European equity indices are exhibiting signs of risk averse behaviour, with financials and basic materials performing particularly poorly. This follows weekend reports from ECB sources that the central bank does not believe voluntary participation in the Greek debt swap deal will be sufficient, and the CACs will have to be invoked. Markets are also reacting to the weekend press from Germany, claiming the Troika believe Greece will require a third bailout of around EUR 50bln by 2020, however these reports were denied by a German spokesman earlier in the session. European Services PMI data released earlier in the session fell below expectations, compounding the already cautious market behaviour.
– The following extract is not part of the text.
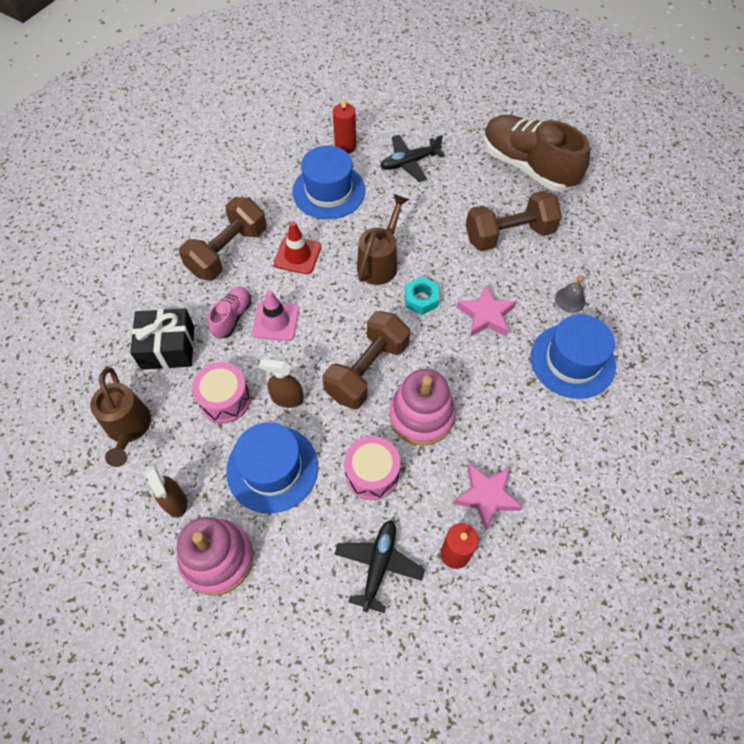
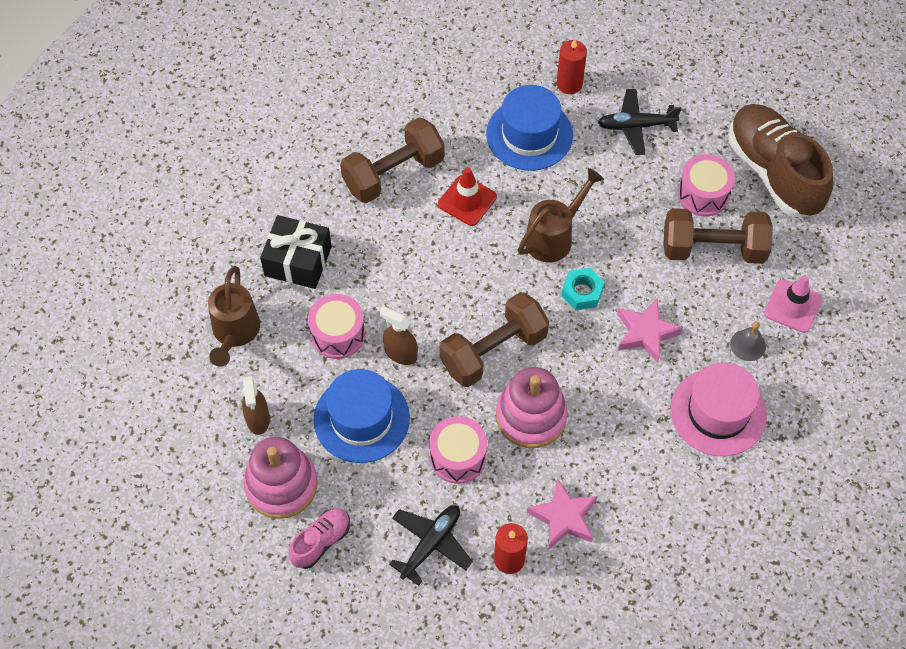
camera: 20 degrees right, 0 degrees up
pink shoe [208,287,251,338] -> pink shoe moved to [288,508,350,569]
pink traffic cone [252,290,299,341] -> pink traffic cone moved to [764,275,822,333]
blue hat [531,314,616,399] -> pink hat [670,362,767,456]
none -> pink drum [678,154,735,217]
European Banks have parked a fresh record EUR 820bln with the ECB overnight, showing further evidence that the LTRO has loosened liquidity constrictions in the continent. Commodities are making losses ahead of the North American open following overnight news that China have made a downward revision to their GDP target for 2012. Spot gold is trading down around 0.9% and WTI and Brent crude futures have been making a loss for most of the session so far, however oil has made positive movements in recent trade. These negative movements in commodities are also weighing down upon the commodity-linked currencies, with AUD particularly making losses on the session.